[源数据]
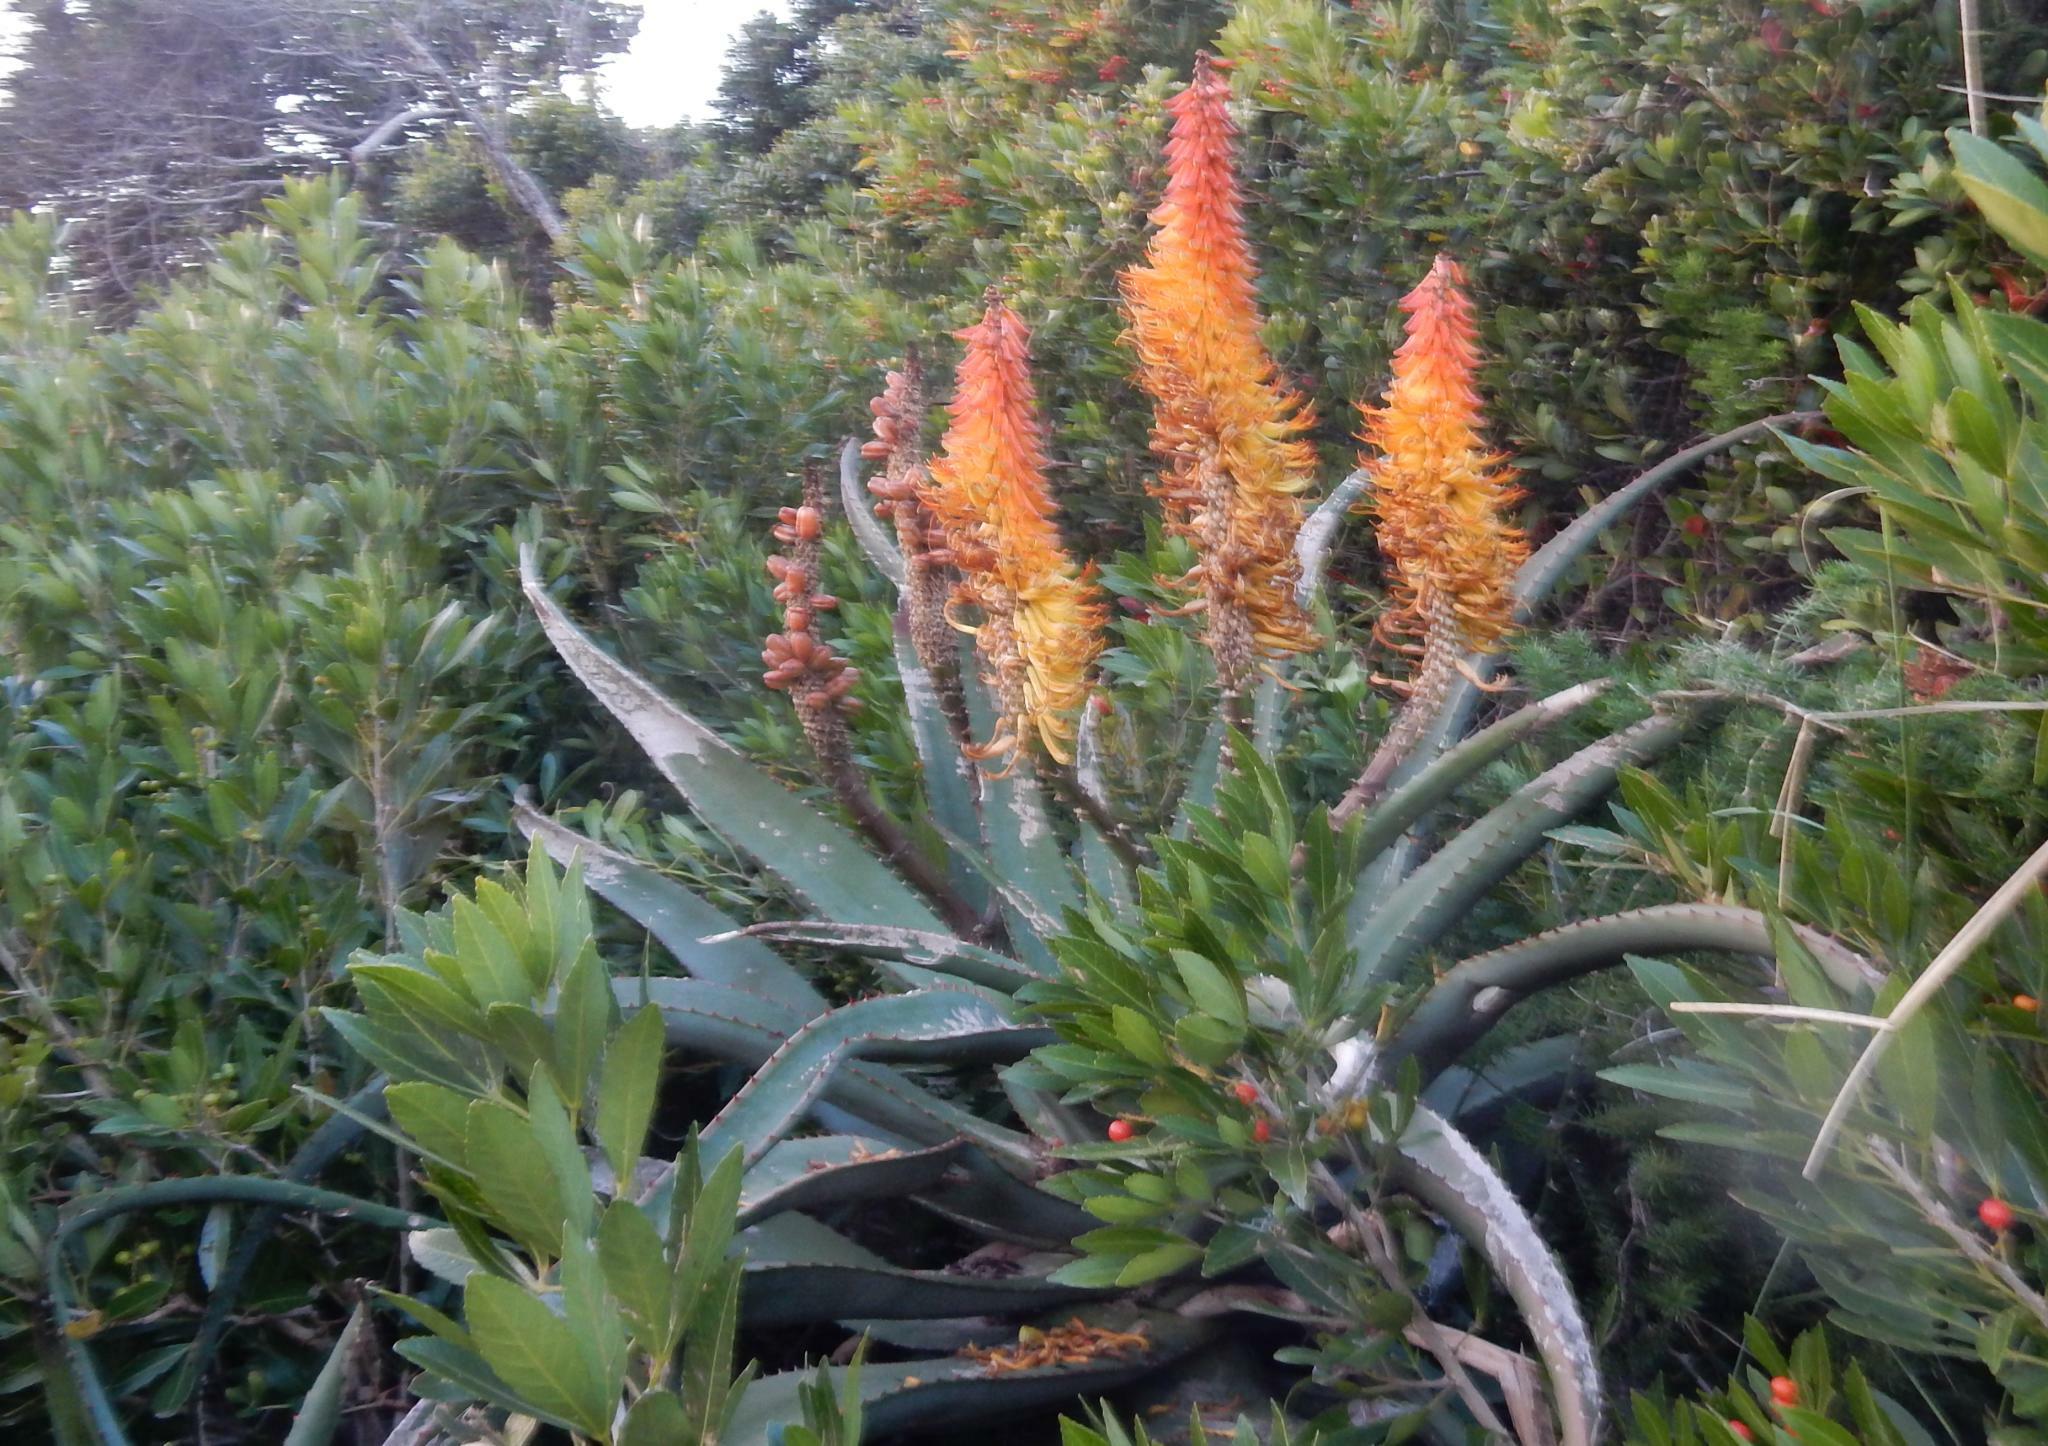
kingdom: Plantae
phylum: Tracheophyta
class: Liliopsida
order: Asparagales
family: Asphodelaceae
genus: Aloe
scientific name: Aloe africana
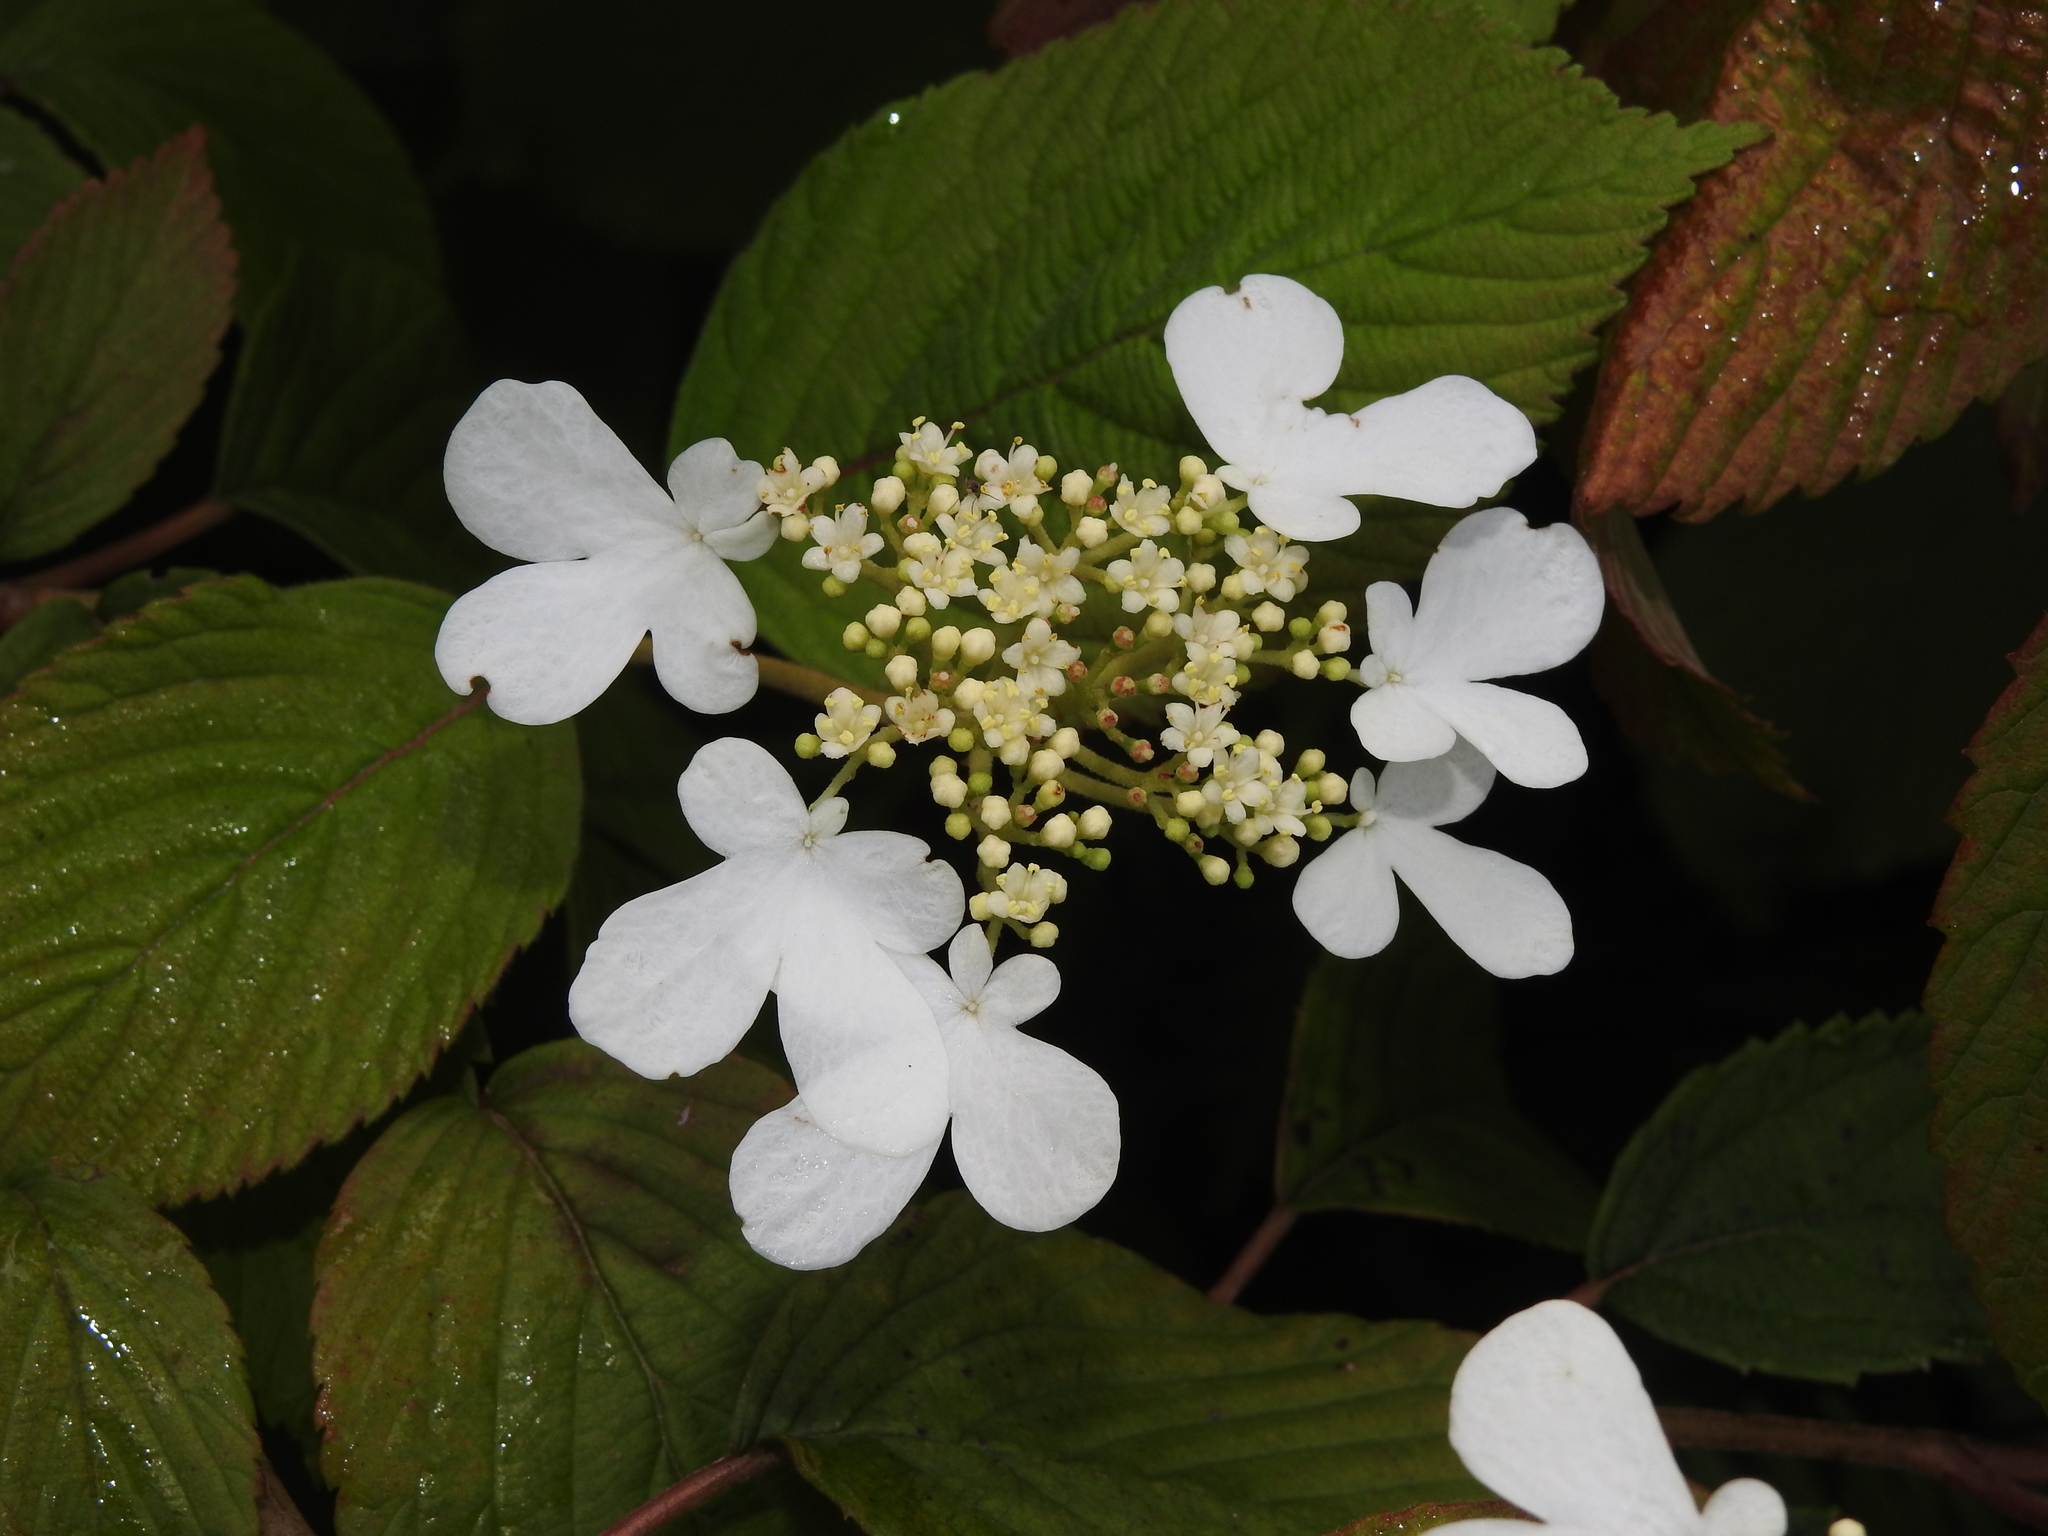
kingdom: Plantae
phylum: Tracheophyta
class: Magnoliopsida
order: Dipsacales
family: Viburnaceae
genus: Viburnum
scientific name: Viburnum plicatum
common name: Japanese snowball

[问题陈述] 请把以上所有行重写一遍，将每处“scientific name”替换为“Latin name”，其他内容保持不变，答案中不要包含图片。

[任务回答]
kingdom: Plantae
phylum: Tracheophyta
class: Liliopsida
order: Asparagales
family: Asphodelaceae
genus: Aloe
Latin name: Aloe africana
kingdom: Plantae
phylum: Tracheophyta
class: Magnoliopsida
order: Dipsacales
family: Viburnaceae
genus: Viburnum
Latin name: Viburnum plicatum
common name: Japanese snowball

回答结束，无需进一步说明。